Firstly, no matter what they may be saying about sticking with the U.S., other NATO nations obviously have no intention of getting any deeper in the Afghan quagmire than they need to – and who can blame them?

Secondly – these 800 troops are an escalation over the Obama/McChrystal "Surge" and are probably only the thin edge of an escalation by increments by the U.S.

Wherever you stand on the occupation, there's something not right about this dynamic. Matt Yglesias suggests today that the problem is the US military is now doing COIN for COIN's sake.

The war in Afghanistan isn't a major front in partisan political struggles, so it's substantially slipped off the radar. But the U.S. military is already in the early phases of what will soon (exactly how soon is secret, of course) be a major new offensive in the Taliban stronghold province of Kandahar, and most indications are that it's going to go badly. The problems with the planned operation are in some respects complicated, but they mostly boil down to the fact that the best evidence available — like an Army-commissioned poll reported on by Wired's Nathan Hodge on April 16 — indicates that the local population wants nothing to do with it. The Taliban is more trusted than the local government: 85 percent of Kandaharis describe them as "our Afghan brothers," and 94 percent say it would make more sense to negotiate with the Taliban than to intensify fighting. Naturally, we're going in guns blazing.

…I worry that Afghanistan is being conducted too much as a proving ground for counterinsurgency concepts without enough attention paid to what can be accomplished at a reasonable price.

Indeed, the major problem in Kandahar isn't the Taliban – it's the Karzai's and their coterie of paranoid thugs. Yglesias again:

our basic posture is riddled with contradictions.
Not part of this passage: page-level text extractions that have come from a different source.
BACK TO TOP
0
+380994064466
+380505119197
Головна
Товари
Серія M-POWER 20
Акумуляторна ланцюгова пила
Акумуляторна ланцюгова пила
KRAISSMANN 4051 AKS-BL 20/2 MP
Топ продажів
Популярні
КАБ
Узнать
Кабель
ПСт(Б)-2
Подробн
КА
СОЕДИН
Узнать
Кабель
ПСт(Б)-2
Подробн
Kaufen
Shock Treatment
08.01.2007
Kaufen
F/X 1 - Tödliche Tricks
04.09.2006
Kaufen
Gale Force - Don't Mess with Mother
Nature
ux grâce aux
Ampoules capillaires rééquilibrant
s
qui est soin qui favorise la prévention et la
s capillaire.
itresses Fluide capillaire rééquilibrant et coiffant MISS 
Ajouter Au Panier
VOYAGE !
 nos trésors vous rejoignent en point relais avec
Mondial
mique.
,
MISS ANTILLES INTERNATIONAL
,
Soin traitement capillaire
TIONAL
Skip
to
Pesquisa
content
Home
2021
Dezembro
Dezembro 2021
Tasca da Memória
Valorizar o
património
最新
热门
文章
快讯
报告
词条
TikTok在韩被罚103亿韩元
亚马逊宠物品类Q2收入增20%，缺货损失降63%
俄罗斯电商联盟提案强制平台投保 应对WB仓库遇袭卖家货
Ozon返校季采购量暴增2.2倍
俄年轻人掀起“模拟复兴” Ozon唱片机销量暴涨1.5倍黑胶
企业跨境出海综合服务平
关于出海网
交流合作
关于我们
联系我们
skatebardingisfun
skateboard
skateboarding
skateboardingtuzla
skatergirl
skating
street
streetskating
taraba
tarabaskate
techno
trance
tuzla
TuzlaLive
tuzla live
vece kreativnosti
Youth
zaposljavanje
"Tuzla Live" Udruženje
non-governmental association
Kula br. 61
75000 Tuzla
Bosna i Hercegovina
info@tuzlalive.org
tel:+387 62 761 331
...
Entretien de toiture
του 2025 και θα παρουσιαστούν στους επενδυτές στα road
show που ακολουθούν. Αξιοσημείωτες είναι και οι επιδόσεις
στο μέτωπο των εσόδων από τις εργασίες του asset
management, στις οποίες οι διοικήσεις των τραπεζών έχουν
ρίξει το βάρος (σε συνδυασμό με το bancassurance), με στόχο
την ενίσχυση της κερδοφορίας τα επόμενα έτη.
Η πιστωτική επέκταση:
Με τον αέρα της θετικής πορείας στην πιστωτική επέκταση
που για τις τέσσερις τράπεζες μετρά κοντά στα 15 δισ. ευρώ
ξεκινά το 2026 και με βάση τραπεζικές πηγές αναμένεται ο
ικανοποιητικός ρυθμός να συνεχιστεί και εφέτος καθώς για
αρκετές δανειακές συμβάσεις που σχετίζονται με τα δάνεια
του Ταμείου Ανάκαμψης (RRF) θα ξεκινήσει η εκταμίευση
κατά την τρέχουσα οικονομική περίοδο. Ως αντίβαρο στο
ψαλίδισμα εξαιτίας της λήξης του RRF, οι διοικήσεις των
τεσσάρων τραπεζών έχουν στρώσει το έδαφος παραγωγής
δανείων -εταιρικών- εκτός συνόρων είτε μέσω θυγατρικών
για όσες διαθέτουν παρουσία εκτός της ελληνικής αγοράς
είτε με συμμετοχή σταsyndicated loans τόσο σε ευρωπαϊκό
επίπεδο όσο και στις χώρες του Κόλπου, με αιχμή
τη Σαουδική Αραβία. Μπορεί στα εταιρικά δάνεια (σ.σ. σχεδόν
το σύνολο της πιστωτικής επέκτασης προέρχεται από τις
A recent report from the Institute for the Study of War, Kimberly Kagan’s counterinsurgency-oriented neoconnish think tank, concluded that "Ahmed Wali Karzai's influence over Kandahar is the central obstacle to any of [International Security Assistance Force]'s governance objectives." Who's Ahmed Wali Karzai? Why, he's governor of the province! He's also the brother of Afghanistan's president, Hamid Karzai. Establishing the authority of the Karzai brothers' national and provincial governments in the face of the fact that Karzai himself is a key impediment to our goals would be a neat trick — but so would drawing a square circle.

Consider this story today:

Three weeks after President Hamid Karzai promised better security and government services in Afghanistan’s southern Kandahar Province, escalating armed violence has killed dozens of people, according to human rights organizations.

“I won’t return to Kabul unless I solve Kandahar’s problems,” Karzai vowed during his visit on 4 April. But, when he insisted on knowing about the “real problems” people were facing in Kandahar, Haji Abdul Manan, a tribal elder, stood up at a public meeting and declared: “If I tell you the truth I won’t see the sun tomorrow.”

Karzai, who has been under fire for alleged nepotism in Kandahar, went to the insurgency-stricken province ahead of a major anti-Taliban military operation by NATO forces.

But tribal elder Manan told IRIN: “Since his visit nothing has improved. In fact, a lot has got worse.”

Abdul Qadir Noorzai, director of the provincial branch of the Afghan Independent Human Rights Commission (AIHRC), agreed: “The situation has never been as bad as it is now.”

It's fairly obvious that the tribal elder thinks he'd be permanently silenced if he dared to speak the truth about Karzai's brother, who described himself the other day as the "Nancy Pelosi of Kandahar". These are the people the US is escalating troop numbers to prop up. All of this prompted Afghanistan expert Joshua Foust to tweet this morning:

It is shocking how badly civil society is under assault in Afghanistan… by the U.S.-supported government. What are we DOING?

No wonder other NATO members are shying away.